GSA Connects 2024 Meeting in Anaheim, California

Paper No. 38-3
Presentation Time: 8:00 AM-5:30 PM

MULTISENSOR SATELLITE DATA FUSION AND MACHINE LEARNING FOR ESTIMATING AND EXTRAPOLATING ABOVE-GROUND BIOMASS IN ARKANSAS FORESTS


SAIM, Abdullah Al and ALY, Mohamed, Department of Geosciences, University of Arkansas, Fayetteville, AR 72701

Forests play a crucial role in biodiversity conservation, climate change mitigation, natural education, scientific research, and carbon sequestration. Advancements in satellite technology and machine learning have enabled us to understand forest dynamics at a regional scale.

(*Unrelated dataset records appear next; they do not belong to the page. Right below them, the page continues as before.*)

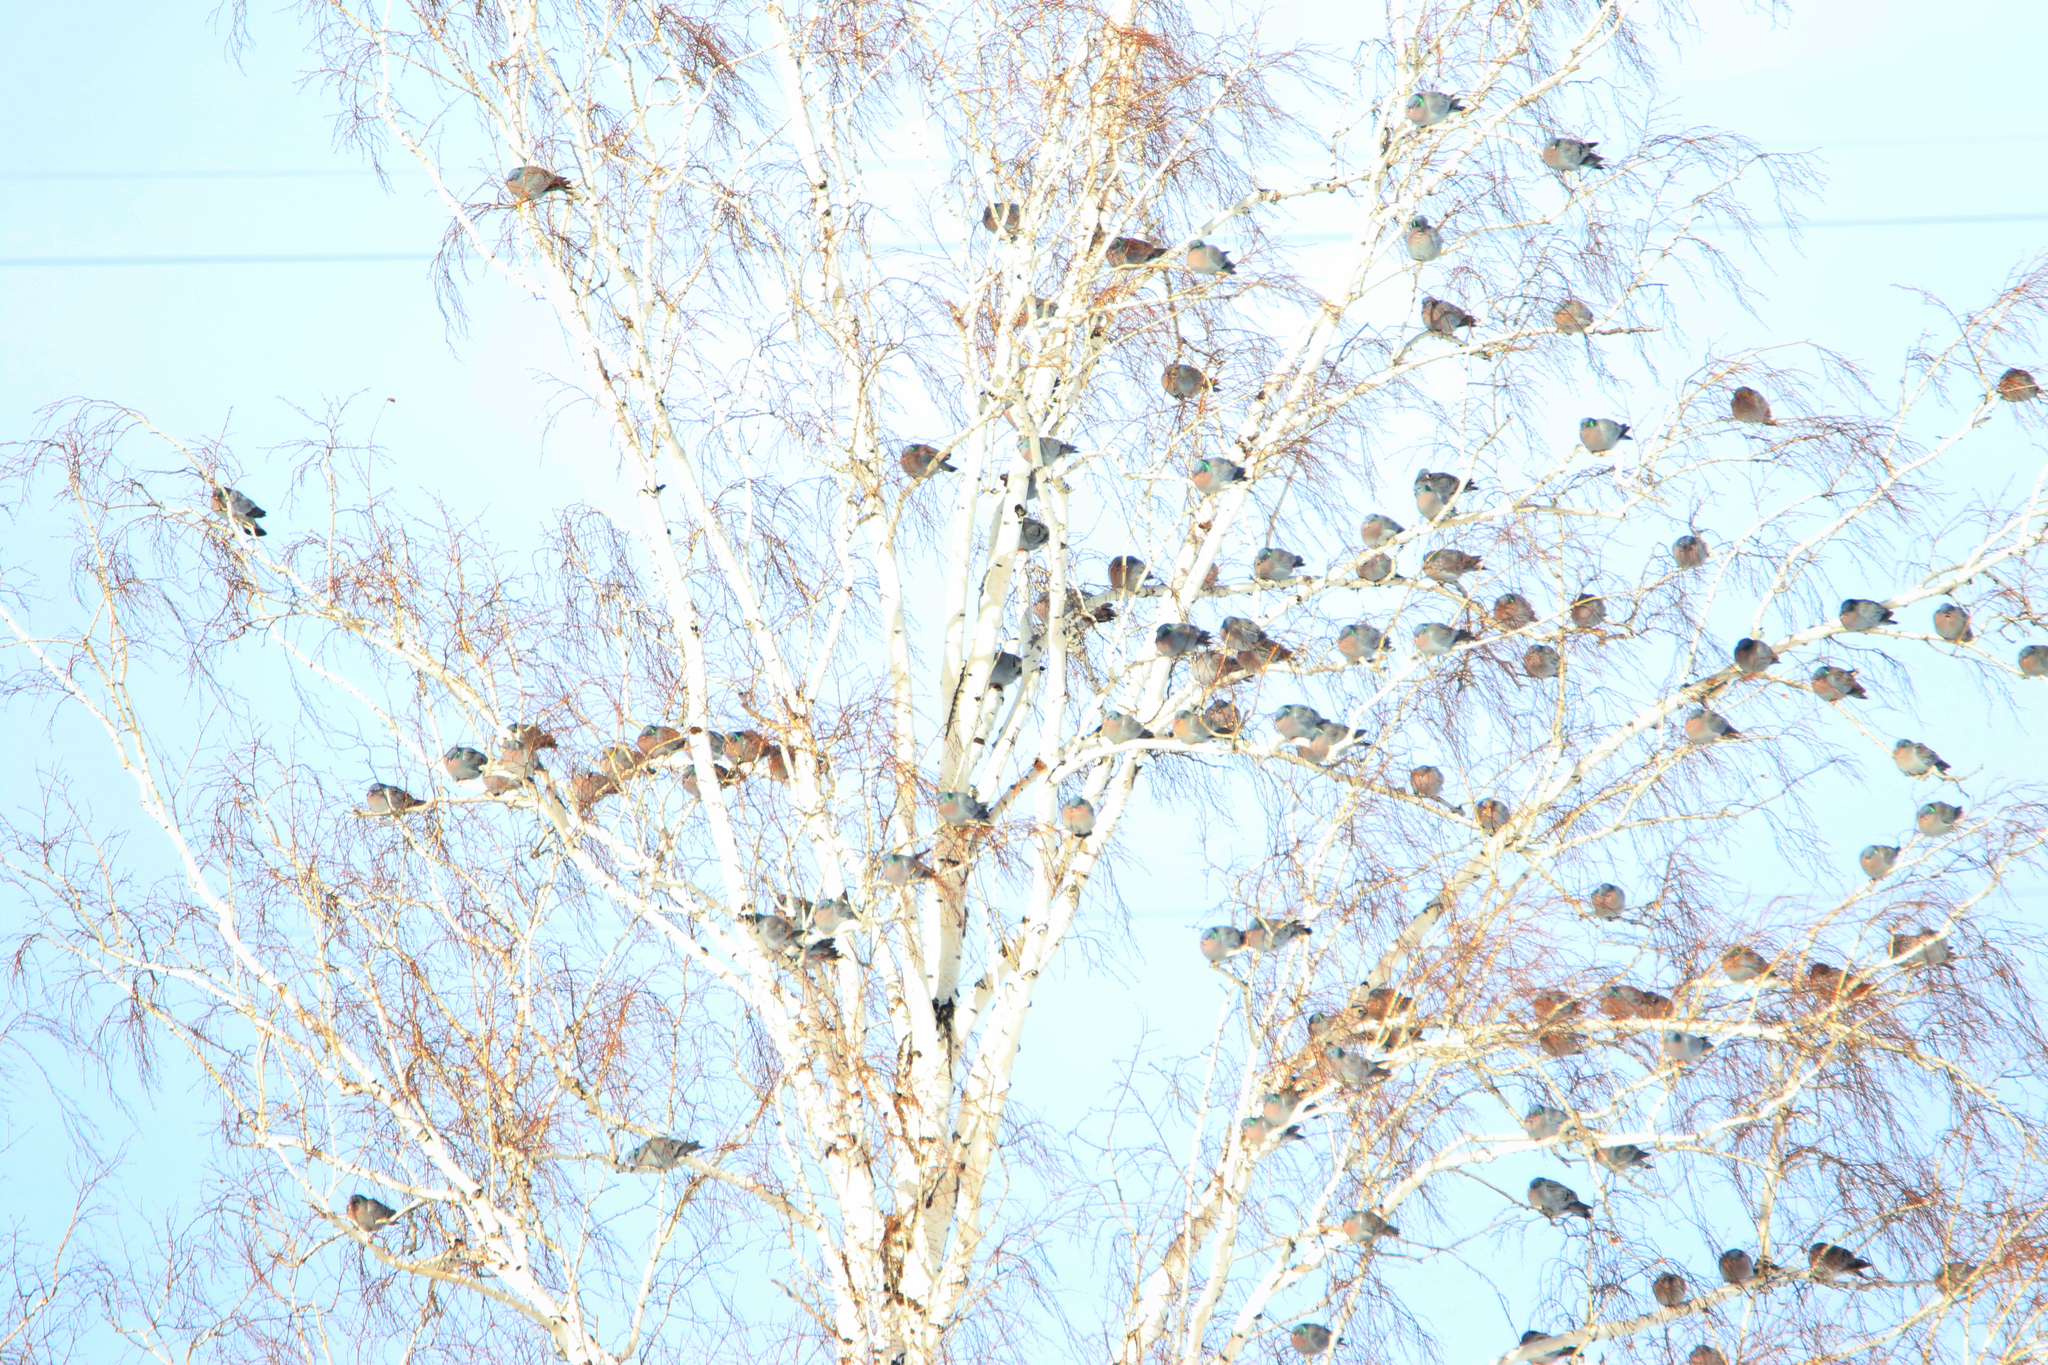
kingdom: Animalia
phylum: Chordata
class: Aves
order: Columbiformes
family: Columbidae
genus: Columba
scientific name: Columba oenas
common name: Stock dove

This study leverages a fusion of optical, radar, and lidar data from open-source satellite sources to estimate the Above Ground Biomass (AGB) of the Ozark and Ouachita forests at a high resolution of 10 meters. Using GEDI biomass data and integrating optical data from Sentinel-2, SAR data from Sentinel-1, and relative forest height data from GEDI's Level 2A product on the Google Earth Engine platform, the study employed Random Forest (RF) regression to model AGB. The study highlights the importance of integrating topographical, spectral, and textural data to enhance AGB model accuracy and interpretability. A total of 34 out of 154 variables were selected for the final model, demonstrating strong correlations with measured biomass. The RF model achieved an R-squared value of 0.95 and an RMSE of 18.46 for the training dataset, and an R-squared value of 0.75 and an RMSE of 34.52 for the validation dataset, indicating robust performance. The key predictors included elevation, forest height metrics such as RH100, RH98, and RH95, and vegetation indices including Enhanced Vegetation Index (EVI), Normalized Difference Vegetation Index (NDVI), and Leaf Area Index (LAI). The study also extrapolated historical biomass from 2014 to 2023 using Landsat-8 data and the image normalization technique. The extrapolated biomass data effectively identified key spatial patterns, demonstrating the model's efficacy. This research features the use of open-source cloud computing platforms and the importance of integrating topographical, spectral, and textural data to enhance AGB model accuracy and interpretability at a regional scale. The results support precise estimation of fire-related emissions and strategic planning to improve forest health and sustainability, contributing significantly to biodiversity conservation and carbon sequestration efforts.